Give agents the right data, not all the data

The most direct path to token waste is also the most common: feeding agents everything available and hoping they'll figure out what's relevant. An agent debugging a production bug doesn't need everything the observability stack collected since last Tuesday. It needs the unsampled, full-stack session data scoped to the specific failure: pre-correlated, deduplicated, ready to reason about.

This is the data problem that runs underneath the token problem. When agents work from sampled, aggregated, siloed observability data, they burn tokens reconstructing context that was never complete to begin with, and still produce fixes that miss the actual root cause. Precision beats volume.

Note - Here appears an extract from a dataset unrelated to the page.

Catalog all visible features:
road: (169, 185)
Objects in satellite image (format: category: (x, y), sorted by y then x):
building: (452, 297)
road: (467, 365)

Not just for cost reasons, but because the quality of the output depends entirely on the quality of the input.

Use the right model for the right task

Frontier models are extraordinary at complex reasoning, architectural decisions, and multi-step problem solving. They're also expensive, and they're not necessary for most of what agents actually spend time on.

A practical token optimization strategy treats model selection like any other resource allocation decision. Use a smaller, faster, cheaper model for boilerplate generation, code formatting, routine refactoring, and low-stakes tasks. Reserve frontier models for the work that actually requires them: root cause analysis, architectural judgment, anything where the reasoning chain is long and the stakes of getting it wrong are high. You don't need a Ferrari to go grocery shopping.

Context minimalism

Cat Wu, Head of Product for Claude Code at Anthropic, calls herself "a context minimalist": tell the model only what it needs, then let it choose the route. Every file read, rule, hook, skill, and subagent changes what the model is carrying around, and the more it carries, the more tokens every exchange costs.

This represents a maturity shift in how teams think about working with agents. The early instinct was context engineering: curate everything you might possibly need and hand it all over. The current approach tends more toward context minimalism: trust the agent to find what it needs, and resist the urge to front-load the context window with everything that could conceivably be relevant.

Anthropic's own team confirmed this shift when they deleted around half the system prompt for Claude Code: the information wasn’t wrong, but newer models no longer needed it spelled out.

Teach your agents to be less verbose

Agents left to their own devices write more code than necessary. They install (or create!) libraries for problems the standard library already solves. They create abstractions for things that don't need abstracting. They generate fifty lines when five would do… and every line costs tokens to produce and tokens to review.

Skills like Ponytail and Caveman are built around the YAGNI (You Aren't Gonna Need It) philosophy. Ponytail, for example, forces the agent to work through a hierarchy before writing a single line: does this need to exist? Does the standard library handle it? Is there a native platform feature? Is there an existing dependency? Only after exhausting those options does it write code, and then only the minimum that works.

The benchmarks are striking: 80-94% less code, 47-77% less cost, and 3-6x faster than an unconstrained agent. The project's tagline captures the philosophy better than any benchmark: "the best code is the code you never wrote."

Final thoughts

Every technology platform goes through this arc. The gold rush phase is about maximizing usage, learning what the tools can do, and pushing limits. The discipline phase is about doing more with less.

The token leaderboards are already coming down. The correction is underway. Token optimization is the natural next step in learning to work with these tools well. The teams that figure it out first will have lower AI bills, but most importantly, they'll have better software.